> Data
####

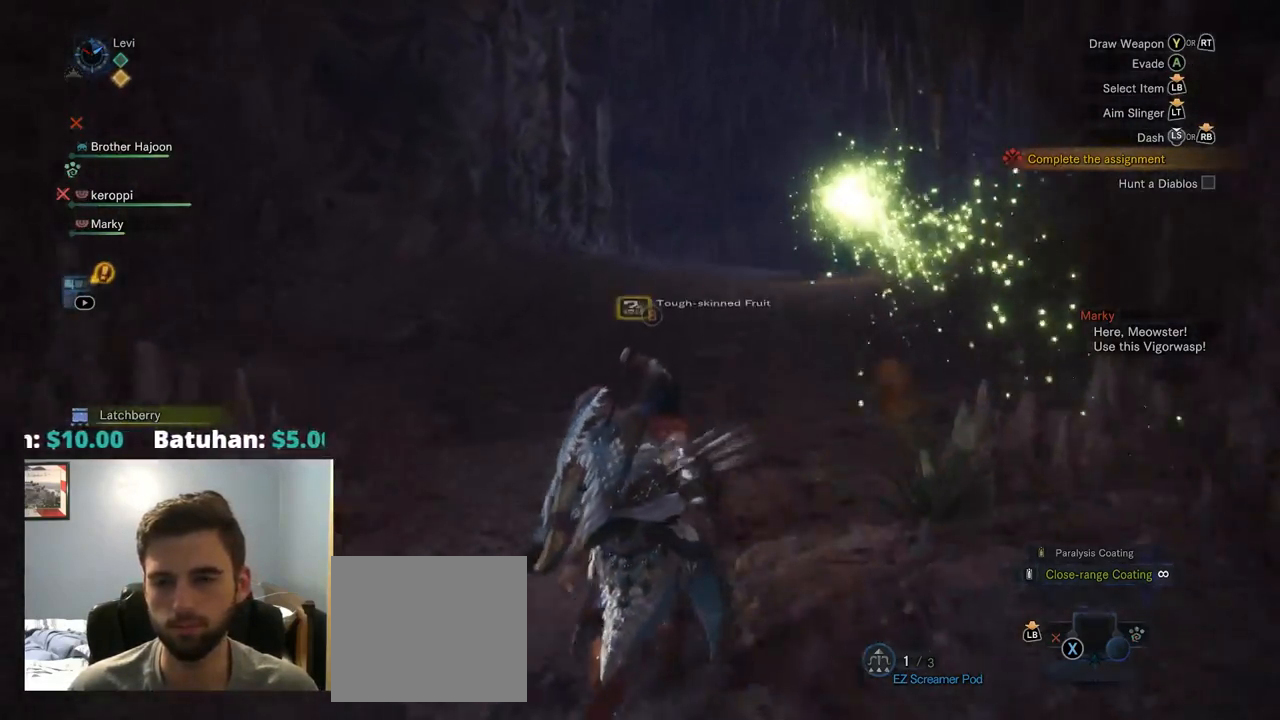
{"buttons": ["R1"], "left_stick": "up", "right_stick": "center", "events": []}
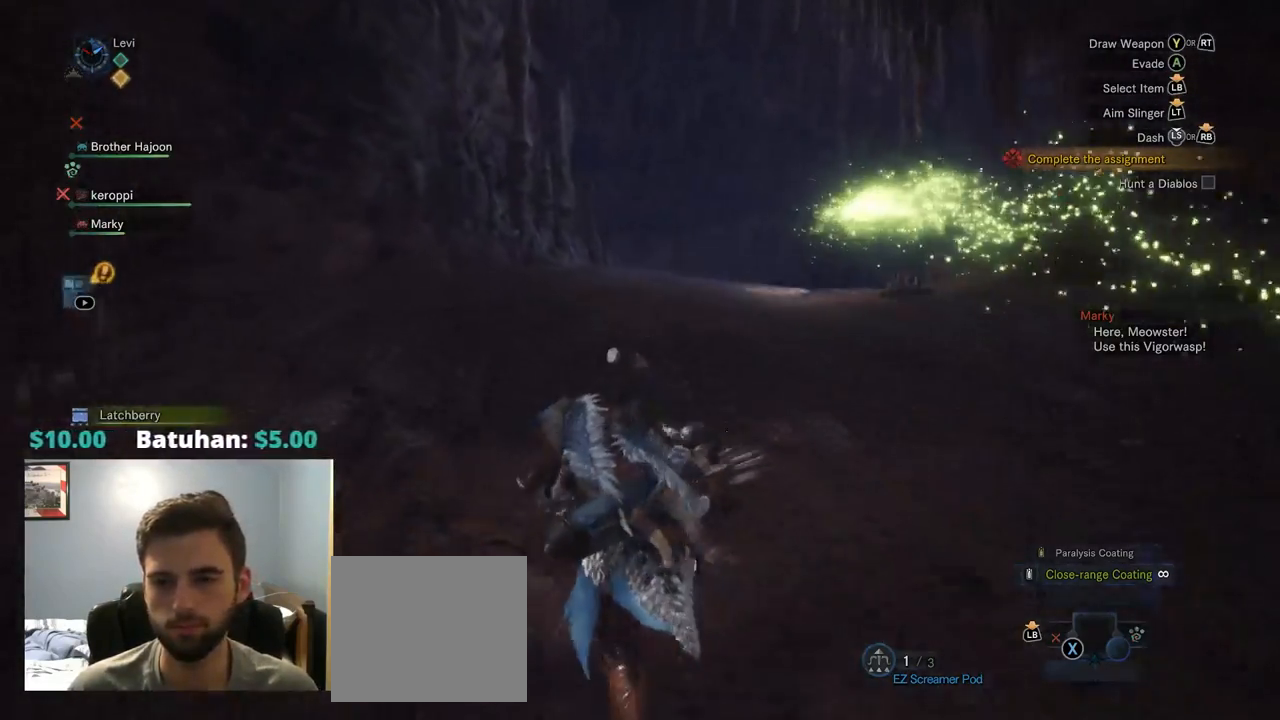
{"buttons": ["R1"], "left_stick": "up", "right_stick": "right", "events": [[216, "right_stick", "right"]]}
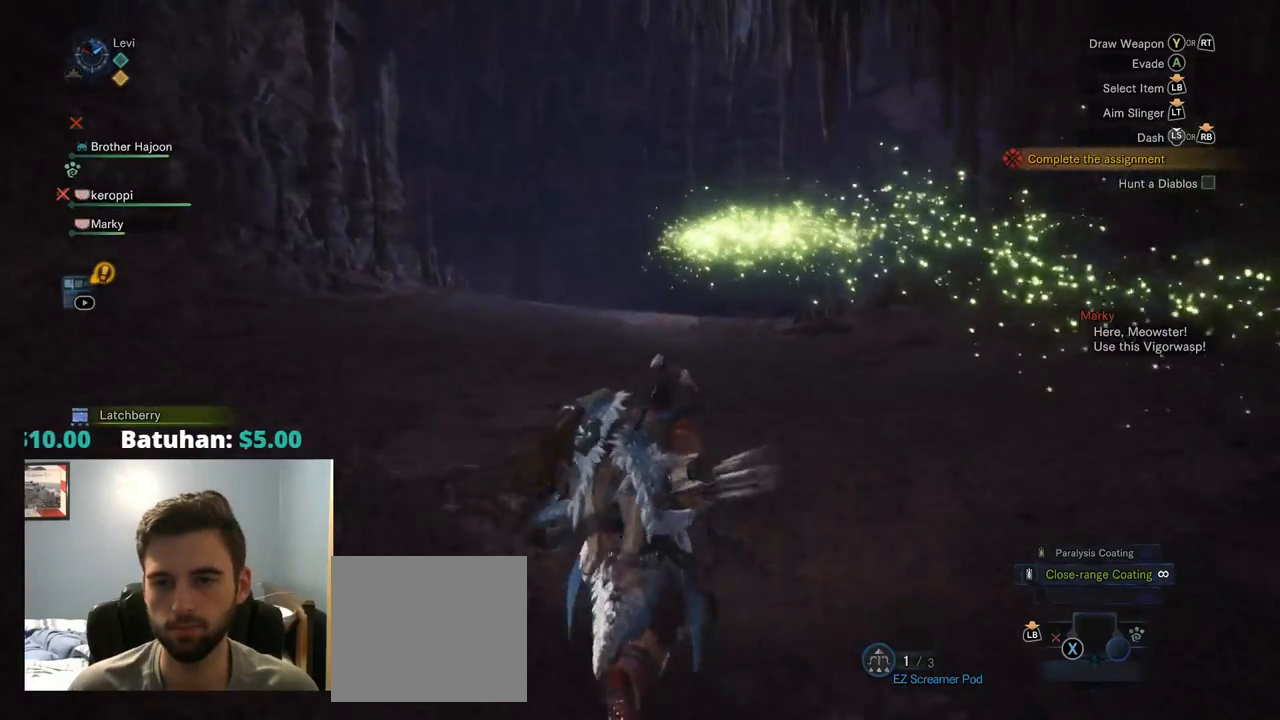
{"buttons": ["R1"], "left_stick": "up", "right_stick": "down", "events": [[34, "right_stick", "center"], [500, "right_stick", "down"]]}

####

> The task
Which lines of the data include the string "center"? Copy each of them.

> Response to this exercise
{"buttons": ["R1"], "left_stick": "up", "right_stick": "center", "events": []}
{"buttons": ["R1"], "left_stick": "up", "right_stick": "down", "events": [[34, "right_stick", "center"], [500, "right_stick", "down"]]}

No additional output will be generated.